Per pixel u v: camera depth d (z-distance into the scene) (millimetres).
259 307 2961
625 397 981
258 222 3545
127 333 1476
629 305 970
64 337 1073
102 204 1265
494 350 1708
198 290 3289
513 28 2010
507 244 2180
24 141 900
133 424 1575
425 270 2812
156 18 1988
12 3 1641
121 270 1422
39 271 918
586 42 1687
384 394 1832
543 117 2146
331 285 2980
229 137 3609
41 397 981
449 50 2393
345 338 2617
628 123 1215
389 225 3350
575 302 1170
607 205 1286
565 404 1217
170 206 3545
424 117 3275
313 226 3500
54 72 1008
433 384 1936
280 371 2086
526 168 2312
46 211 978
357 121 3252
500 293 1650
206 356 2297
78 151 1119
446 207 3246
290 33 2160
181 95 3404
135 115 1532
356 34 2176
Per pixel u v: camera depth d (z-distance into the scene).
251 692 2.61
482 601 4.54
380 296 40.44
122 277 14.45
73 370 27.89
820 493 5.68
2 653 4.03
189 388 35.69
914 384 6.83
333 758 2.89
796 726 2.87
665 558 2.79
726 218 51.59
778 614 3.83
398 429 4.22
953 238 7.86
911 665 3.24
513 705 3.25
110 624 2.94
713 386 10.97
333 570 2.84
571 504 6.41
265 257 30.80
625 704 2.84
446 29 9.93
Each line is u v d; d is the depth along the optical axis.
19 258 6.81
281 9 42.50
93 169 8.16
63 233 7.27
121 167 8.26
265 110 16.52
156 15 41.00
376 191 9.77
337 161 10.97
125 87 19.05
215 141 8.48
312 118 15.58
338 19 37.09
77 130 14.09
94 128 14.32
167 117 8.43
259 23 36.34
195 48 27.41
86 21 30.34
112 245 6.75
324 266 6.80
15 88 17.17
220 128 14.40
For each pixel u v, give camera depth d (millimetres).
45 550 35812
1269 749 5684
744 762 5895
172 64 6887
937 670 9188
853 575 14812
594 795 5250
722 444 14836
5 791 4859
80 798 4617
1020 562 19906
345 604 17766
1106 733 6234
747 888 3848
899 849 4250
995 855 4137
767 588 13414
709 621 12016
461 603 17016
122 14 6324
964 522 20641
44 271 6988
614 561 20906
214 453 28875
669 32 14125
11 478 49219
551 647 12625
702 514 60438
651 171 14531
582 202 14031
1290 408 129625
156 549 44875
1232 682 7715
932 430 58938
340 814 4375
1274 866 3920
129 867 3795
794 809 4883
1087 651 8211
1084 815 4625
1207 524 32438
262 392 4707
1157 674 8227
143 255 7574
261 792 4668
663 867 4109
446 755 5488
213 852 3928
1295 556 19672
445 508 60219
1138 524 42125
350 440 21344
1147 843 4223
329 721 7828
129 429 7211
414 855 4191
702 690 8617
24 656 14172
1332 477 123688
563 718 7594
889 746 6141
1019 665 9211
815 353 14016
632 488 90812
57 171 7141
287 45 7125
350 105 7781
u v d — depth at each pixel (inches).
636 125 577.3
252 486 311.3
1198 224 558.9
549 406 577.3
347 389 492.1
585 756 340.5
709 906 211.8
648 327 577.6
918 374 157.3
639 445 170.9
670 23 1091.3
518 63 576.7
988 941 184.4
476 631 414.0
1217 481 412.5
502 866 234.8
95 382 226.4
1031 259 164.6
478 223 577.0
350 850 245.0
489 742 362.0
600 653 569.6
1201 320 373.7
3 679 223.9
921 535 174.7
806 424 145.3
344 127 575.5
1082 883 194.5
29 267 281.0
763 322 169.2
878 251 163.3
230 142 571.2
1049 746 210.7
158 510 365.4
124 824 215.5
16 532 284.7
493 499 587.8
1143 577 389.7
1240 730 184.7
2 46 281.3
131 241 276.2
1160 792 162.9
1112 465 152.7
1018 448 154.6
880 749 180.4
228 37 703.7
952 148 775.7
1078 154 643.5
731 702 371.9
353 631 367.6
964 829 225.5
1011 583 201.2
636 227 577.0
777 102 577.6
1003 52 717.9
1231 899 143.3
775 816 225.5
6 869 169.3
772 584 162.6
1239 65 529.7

****************

### Exercise
Reproducing the whole listing above is not the task. Copy exactly only the lines from the one with "170 206 3545" to the one with "122 277 14.45", both kept.

### Output of the task
170 206 3545
424 117 3275
313 226 3500
54 72 1008
433 384 1936
280 371 2086
526 168 2312
46 211 978
357 121 3252
500 293 1650
206 356 2297
78 151 1119
446 207 3246
290 33 2160
181 95 3404
135 115 1532
356 34 2176
Per pixel u v: camera depth d (z-distance into the scene).
251 692 2.61
482 601 4.54
380 296 40.44
122 277 14.45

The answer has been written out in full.